Isor est une enfant qui nait en décalage avec les autres bébés. Ses parents commencent à se poser des questions lorsque toute petite elle ne réagit pas aux interactions. On découvre alors une enfant qui chamboule la cellule familiale dans laquelle elle arrive. On guette la moindre de ses réactions verbales, on imagine ses ressentis. Après un long parcours médical, les parents finissent par s’occuper seuls de leur enfant. Ils s’éloignent de leur proche, peu de monde comprend, peu de monde a la patience et pourtant chacun y va de son petit conseil pour « aider » dans l’éducation d’Isor. Ce qui ajoute une charge supplémentaire aux parents. Alice Renard écrit un très beau roman sur une enfant en décalage avec le monde qui l’entoure et qui va faire une rencontre, une rencontre singulière et inattendue avec son voisin. Un vieil homme à l’humeur triste qui voit l’arrivée d’Isor avec étonnement dans un premier temps puis ravissement par la suite. L’autrice écrit une très belle histoire sur une enfant en marge, une enfant incomprise notamment par ses parents. Une belle découverte touchante et à l’atmosphère unique.

La colère et l’envie, ed. Héloïse d’Ormesson, 18 euros, 160 pages.

Les Décrochés / Rachid Zerrouki

Un second essai dans la continuité du travail de l’auteur, sur les élèves du système scolaire qui sont marginalisés.

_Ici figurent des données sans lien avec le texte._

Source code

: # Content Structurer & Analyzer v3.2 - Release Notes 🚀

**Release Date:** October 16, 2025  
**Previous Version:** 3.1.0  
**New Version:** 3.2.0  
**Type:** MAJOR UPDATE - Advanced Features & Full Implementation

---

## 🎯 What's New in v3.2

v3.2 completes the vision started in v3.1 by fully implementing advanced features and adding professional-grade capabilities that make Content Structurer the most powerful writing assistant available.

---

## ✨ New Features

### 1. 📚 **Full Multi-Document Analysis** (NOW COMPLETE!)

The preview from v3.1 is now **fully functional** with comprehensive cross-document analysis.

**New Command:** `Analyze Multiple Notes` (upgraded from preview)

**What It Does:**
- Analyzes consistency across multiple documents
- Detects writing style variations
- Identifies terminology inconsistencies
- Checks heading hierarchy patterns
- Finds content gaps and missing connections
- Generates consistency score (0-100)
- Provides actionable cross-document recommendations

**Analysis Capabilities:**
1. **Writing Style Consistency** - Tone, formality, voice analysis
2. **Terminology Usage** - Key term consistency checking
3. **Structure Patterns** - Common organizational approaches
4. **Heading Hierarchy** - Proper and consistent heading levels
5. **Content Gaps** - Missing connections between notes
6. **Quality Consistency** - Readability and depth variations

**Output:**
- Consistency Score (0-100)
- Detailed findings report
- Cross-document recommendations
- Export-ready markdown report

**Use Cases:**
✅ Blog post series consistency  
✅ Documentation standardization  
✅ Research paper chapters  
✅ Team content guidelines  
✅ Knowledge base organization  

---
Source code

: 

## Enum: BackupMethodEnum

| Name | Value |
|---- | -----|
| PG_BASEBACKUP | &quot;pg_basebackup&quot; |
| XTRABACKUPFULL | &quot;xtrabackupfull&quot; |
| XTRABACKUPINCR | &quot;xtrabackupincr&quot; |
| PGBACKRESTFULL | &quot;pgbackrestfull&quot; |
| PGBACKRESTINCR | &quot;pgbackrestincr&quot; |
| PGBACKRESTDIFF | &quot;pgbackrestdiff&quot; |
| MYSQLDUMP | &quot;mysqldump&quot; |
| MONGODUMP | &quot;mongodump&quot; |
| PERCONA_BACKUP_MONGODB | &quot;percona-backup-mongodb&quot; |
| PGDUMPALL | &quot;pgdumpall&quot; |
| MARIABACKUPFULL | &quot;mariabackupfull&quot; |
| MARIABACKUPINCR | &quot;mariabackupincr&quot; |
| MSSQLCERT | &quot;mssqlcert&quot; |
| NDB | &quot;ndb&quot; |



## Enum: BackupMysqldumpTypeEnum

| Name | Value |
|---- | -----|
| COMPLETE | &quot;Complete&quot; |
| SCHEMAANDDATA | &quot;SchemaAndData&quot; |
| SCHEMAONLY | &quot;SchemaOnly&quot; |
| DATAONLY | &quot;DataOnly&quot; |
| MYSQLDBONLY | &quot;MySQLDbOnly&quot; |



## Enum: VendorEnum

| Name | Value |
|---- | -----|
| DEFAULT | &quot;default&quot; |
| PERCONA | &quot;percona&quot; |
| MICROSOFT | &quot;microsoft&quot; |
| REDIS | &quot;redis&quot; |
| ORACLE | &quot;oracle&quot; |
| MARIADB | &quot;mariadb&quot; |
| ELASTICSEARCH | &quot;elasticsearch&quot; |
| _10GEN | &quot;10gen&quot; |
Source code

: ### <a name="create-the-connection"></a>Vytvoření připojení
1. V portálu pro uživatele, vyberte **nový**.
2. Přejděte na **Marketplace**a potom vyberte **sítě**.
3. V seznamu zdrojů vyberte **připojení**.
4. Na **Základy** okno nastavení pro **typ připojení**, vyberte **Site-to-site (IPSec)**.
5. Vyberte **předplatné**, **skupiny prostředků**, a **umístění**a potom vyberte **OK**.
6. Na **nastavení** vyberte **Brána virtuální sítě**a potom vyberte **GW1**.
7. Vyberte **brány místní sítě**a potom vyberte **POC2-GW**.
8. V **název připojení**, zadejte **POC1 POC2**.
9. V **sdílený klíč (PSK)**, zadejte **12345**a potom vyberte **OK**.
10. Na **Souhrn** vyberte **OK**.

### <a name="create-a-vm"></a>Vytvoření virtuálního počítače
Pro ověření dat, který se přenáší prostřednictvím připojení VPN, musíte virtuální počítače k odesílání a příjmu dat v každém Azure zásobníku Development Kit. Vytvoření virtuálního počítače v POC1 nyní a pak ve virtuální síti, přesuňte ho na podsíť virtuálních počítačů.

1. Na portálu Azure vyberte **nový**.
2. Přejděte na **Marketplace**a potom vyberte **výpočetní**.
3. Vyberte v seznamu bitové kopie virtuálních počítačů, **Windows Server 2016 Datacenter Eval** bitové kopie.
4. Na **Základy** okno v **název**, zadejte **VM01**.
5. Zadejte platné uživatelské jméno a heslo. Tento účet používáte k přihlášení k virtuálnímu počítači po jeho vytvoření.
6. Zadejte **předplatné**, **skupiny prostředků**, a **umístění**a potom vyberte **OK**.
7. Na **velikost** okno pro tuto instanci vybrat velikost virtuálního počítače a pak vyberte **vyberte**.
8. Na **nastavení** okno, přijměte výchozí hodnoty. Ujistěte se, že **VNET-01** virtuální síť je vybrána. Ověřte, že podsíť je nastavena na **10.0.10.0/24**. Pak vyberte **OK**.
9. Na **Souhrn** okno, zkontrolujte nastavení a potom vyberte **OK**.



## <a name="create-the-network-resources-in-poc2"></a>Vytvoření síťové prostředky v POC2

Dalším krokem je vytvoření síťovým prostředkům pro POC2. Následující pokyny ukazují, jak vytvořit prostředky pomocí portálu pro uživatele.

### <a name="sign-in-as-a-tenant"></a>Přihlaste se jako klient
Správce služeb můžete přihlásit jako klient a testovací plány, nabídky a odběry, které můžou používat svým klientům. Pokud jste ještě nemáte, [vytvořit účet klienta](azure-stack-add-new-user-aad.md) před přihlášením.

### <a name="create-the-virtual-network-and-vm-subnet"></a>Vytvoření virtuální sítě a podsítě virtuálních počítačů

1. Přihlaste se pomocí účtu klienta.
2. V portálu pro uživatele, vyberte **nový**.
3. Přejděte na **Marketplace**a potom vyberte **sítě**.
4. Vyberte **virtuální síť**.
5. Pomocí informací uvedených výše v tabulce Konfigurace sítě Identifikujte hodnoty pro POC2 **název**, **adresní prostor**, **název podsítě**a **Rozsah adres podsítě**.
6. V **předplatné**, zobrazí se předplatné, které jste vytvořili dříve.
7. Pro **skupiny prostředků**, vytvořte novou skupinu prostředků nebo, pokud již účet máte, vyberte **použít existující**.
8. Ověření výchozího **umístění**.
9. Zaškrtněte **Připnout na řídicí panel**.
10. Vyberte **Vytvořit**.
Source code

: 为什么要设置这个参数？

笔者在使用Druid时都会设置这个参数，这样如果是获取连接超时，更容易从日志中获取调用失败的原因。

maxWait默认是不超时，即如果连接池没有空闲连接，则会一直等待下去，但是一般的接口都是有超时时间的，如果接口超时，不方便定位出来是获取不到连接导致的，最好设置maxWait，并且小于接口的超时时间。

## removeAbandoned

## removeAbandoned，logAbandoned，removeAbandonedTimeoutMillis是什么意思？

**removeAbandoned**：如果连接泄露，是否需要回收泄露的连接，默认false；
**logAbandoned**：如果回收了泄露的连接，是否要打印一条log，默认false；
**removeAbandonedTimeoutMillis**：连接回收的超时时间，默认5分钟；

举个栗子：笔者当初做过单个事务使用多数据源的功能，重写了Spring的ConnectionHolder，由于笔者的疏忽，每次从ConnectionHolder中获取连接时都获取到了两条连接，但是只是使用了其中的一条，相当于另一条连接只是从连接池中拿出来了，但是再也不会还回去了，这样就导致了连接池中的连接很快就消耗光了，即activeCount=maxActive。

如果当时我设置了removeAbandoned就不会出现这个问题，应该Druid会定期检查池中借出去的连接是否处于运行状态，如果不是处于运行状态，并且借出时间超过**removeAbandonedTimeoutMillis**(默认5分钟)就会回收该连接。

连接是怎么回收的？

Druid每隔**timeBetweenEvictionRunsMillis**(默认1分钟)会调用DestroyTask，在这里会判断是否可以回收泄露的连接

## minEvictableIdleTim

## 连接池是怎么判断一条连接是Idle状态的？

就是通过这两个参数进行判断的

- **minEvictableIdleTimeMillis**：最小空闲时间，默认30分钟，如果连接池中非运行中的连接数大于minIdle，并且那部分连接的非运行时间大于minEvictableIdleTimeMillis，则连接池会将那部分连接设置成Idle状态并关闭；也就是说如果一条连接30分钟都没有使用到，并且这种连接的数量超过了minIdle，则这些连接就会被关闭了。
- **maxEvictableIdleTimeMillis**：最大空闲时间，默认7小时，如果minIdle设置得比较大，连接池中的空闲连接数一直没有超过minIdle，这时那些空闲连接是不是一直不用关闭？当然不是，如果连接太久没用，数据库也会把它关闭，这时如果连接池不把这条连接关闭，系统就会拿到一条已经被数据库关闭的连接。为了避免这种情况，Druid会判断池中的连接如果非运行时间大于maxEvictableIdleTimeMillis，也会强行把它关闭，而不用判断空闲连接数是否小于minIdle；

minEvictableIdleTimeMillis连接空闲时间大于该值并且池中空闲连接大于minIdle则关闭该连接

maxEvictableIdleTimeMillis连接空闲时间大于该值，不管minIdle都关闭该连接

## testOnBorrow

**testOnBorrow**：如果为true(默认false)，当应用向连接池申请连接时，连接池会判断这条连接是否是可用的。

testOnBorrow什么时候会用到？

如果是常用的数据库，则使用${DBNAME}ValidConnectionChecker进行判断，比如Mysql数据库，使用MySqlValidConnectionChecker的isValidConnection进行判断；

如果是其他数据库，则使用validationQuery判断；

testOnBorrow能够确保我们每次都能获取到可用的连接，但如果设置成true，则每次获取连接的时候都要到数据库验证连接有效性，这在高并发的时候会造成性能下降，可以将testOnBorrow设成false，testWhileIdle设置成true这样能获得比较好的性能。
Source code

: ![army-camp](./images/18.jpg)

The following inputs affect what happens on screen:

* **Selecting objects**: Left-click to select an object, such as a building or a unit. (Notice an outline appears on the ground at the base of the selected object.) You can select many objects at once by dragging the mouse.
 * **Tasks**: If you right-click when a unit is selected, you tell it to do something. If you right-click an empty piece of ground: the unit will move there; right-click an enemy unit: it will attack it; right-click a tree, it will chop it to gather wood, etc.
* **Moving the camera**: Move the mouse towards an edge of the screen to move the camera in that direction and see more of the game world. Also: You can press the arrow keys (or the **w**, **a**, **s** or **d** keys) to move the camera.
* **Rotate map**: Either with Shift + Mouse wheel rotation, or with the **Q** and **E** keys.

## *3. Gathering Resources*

Dans ce second livre Rachid Zerrouki s’attarde sur les élèves décrocheurs, des élèves que l’on perd de vu du jour au lendemain dans le système scolaire. Des élèves qui souvent subissent ce décrochage et finissent par trimer au quotidien pour s’en sortir dans des petits boulots qu’ils ont rarement choisi. Après avoir questionné sa pratique en tant que professeur en SEGPA dans son premier livre, Rachid Zerrouki s’attarde sur le profil des décrocheurs et les processus qui les emmènent vers le décrochage. Pour cela il a rencontré des élèves sortis du système scolaire pour de nombreuses raisons, et on découvre des jeunes qui ont été marginalisés tôt, qui croisent plusieurs obstacles notamment des problématiques sociales importantes. On croise par exemple une famille qui tente de s’en sortir en faisant reconnaitre le handicap de leur enfant par les institutions compétentes. Il s’agit en réalité d’un vrai chemin de croix avec un nombre de documents à remplir absurde. La définition du décrochage scolaire en théorie correspond à un élève qui multiplie les absences sur une durée plus ou moins longue avant de ne plus venir du tout. L’auteur montre que la notion de décrochage est bien plus complexe et que les jeunes donnent à voir plusieurs alertes avant de « décrocher ». En partant de son expérience, des élèves qu’il a pu rencontrer et de ses lectures, l’auteur livre un nouvel essai riche et important. Il donne à voir comment l’institution scolaire s’occupe d’une partie de ses élèves et c’est malheureusement bien plus répandu qu’on ne le pense.

Les Décrochés, ed. Robert Laffont, 19,50 euros, 224 pages.

Stardust / Léonora Miano

L’autrice revient sur son arrivée en France avec sa fille lorsqu’elle avait 23 ans.

Léonora Miano revient dans ce livre sur une période de sa vie lorsqu’elle est arrivée en France avec sa fille. À 23 ans, elle découvre les conditions d’accueil du pays et sans domicile ni titre de séjour elle se retrouve dans un centre d’hébergement d’urgence dans le 19e arrondissement de Paris. Elle revient sur cette période et les stigmates qu’elle a subis dès son arrivée. « Stardust » est le récit d’une mère qui lutte pour sa fille, qui lutte pour survivre au quotidien, notamment face aux hommes. Il est aussi question de l’écriture et de l’importance qu’elle revêt à ce moment-là pour l’autrice. On perçoit déjà l’importance qu’elle va avoir dans sa vie. « Stardust » est un récit d’initiation émouvant et poignant, le parcours d’une femme courageuse.

Stardust, ed. Grasset, 18,50 euros, 220 pages.